MATERIAL SUPPLIED:
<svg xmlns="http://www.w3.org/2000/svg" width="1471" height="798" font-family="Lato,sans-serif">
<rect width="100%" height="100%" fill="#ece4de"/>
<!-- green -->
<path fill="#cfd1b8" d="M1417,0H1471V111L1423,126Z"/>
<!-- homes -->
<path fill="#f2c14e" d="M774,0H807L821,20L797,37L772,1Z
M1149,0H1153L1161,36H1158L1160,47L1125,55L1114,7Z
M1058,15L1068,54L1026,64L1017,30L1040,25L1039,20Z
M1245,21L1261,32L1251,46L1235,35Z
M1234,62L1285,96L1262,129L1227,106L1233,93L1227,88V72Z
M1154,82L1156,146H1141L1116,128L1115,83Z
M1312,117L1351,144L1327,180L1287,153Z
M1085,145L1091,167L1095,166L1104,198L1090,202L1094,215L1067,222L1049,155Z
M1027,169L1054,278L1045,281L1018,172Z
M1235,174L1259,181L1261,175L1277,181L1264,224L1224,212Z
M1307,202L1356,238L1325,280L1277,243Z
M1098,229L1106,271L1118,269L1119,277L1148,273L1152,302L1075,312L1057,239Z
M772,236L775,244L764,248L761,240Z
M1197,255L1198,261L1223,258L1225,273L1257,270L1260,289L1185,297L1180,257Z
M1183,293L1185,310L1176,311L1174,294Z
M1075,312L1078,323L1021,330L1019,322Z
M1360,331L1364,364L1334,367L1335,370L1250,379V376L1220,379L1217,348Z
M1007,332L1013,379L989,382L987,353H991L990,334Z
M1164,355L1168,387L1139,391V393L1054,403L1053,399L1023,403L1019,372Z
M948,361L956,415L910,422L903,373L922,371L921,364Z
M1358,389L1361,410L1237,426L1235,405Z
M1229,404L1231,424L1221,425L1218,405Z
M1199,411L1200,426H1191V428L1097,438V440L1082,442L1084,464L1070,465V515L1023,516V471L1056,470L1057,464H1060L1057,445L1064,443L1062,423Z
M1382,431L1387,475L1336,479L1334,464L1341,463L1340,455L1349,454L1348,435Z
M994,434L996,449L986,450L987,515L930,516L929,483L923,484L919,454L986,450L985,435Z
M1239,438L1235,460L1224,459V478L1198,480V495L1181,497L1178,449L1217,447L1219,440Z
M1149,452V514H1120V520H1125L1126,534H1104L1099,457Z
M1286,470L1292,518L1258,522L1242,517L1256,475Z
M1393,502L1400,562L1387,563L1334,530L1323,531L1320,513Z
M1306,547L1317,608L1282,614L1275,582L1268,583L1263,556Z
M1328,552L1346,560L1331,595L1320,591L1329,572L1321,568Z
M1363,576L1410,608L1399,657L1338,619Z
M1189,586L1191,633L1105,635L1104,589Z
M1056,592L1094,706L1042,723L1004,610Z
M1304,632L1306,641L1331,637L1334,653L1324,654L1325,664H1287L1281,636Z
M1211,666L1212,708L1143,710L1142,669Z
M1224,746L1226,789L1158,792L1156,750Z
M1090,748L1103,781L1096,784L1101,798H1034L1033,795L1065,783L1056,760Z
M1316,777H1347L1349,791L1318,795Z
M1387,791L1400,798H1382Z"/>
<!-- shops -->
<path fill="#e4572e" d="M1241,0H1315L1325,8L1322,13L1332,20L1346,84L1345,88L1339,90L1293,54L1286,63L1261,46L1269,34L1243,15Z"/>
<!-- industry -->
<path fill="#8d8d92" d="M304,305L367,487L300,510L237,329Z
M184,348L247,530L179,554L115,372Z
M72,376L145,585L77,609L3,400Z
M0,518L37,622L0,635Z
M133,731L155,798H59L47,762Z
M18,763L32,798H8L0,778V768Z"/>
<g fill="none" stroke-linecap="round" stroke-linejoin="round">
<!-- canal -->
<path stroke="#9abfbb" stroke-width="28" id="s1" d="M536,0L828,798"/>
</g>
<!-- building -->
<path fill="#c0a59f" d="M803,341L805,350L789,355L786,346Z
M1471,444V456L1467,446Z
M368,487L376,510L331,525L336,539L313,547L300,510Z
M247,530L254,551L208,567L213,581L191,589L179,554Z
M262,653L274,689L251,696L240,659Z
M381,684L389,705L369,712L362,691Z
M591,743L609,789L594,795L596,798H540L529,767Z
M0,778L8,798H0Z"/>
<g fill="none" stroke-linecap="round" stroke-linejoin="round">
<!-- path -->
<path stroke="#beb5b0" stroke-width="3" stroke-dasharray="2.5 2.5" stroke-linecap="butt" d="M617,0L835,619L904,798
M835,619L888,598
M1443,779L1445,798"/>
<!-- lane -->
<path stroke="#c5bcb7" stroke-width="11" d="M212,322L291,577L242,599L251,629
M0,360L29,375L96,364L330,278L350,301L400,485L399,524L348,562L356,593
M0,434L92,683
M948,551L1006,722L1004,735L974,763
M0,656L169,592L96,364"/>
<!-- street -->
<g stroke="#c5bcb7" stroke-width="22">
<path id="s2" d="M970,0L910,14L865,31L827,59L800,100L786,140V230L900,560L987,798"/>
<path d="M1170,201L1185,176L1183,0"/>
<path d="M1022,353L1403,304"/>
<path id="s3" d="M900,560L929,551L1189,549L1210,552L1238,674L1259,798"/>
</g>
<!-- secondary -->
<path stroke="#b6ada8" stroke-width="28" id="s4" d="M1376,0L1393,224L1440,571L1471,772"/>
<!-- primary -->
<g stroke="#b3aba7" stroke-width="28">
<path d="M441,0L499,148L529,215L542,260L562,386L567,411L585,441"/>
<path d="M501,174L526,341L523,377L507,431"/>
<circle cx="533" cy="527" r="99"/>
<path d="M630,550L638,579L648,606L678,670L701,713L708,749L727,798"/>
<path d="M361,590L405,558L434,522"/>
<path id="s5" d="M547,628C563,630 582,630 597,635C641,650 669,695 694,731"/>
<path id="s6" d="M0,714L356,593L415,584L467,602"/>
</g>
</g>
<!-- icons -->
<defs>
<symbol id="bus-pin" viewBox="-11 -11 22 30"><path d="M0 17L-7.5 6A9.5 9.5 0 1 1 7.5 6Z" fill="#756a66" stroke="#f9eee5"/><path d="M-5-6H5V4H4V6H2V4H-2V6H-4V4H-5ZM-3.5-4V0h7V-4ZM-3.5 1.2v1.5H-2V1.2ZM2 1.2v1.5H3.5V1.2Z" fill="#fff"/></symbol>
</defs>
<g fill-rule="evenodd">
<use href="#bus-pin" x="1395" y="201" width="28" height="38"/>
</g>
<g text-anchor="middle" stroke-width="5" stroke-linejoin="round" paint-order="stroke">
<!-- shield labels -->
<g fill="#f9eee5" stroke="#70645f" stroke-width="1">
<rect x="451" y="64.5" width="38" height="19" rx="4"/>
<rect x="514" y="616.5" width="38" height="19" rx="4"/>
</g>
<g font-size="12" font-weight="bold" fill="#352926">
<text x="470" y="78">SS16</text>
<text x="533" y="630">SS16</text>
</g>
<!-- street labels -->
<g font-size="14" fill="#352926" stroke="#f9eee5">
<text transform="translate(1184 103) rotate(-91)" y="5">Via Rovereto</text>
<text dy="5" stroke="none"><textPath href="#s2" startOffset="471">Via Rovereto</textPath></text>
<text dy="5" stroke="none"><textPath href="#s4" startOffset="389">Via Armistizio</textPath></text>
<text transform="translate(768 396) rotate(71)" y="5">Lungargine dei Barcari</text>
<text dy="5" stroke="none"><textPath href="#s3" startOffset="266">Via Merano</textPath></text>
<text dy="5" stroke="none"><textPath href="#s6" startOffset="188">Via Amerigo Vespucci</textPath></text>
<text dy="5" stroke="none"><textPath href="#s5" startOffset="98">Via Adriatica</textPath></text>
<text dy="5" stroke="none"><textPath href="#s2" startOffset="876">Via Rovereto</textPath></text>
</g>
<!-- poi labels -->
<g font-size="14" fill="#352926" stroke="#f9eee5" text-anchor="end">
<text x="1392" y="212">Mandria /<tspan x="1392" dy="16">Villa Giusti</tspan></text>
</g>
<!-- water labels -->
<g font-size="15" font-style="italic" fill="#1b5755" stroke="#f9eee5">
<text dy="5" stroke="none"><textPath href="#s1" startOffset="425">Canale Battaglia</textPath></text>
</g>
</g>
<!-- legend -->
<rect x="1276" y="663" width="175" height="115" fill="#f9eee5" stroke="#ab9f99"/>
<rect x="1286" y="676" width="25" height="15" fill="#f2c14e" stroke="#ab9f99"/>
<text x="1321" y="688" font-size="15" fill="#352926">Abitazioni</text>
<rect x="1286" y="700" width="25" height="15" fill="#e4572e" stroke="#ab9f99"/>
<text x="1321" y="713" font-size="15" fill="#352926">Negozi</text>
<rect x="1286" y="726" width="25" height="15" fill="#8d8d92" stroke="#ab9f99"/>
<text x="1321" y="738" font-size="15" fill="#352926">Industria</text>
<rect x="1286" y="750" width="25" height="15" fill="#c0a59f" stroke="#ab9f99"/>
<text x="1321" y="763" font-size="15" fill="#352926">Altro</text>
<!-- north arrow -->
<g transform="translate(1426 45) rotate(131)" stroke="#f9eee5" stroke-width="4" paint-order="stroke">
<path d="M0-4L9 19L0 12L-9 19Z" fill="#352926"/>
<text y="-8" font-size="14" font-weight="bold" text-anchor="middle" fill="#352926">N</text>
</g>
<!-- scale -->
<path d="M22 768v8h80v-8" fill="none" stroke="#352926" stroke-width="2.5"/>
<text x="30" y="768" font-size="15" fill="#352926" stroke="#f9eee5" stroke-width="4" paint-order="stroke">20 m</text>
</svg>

TASK DIRECTIONS: For the records above, state how many lines contain "weight". Add nothing to the number.

TASK OUTPUT: 2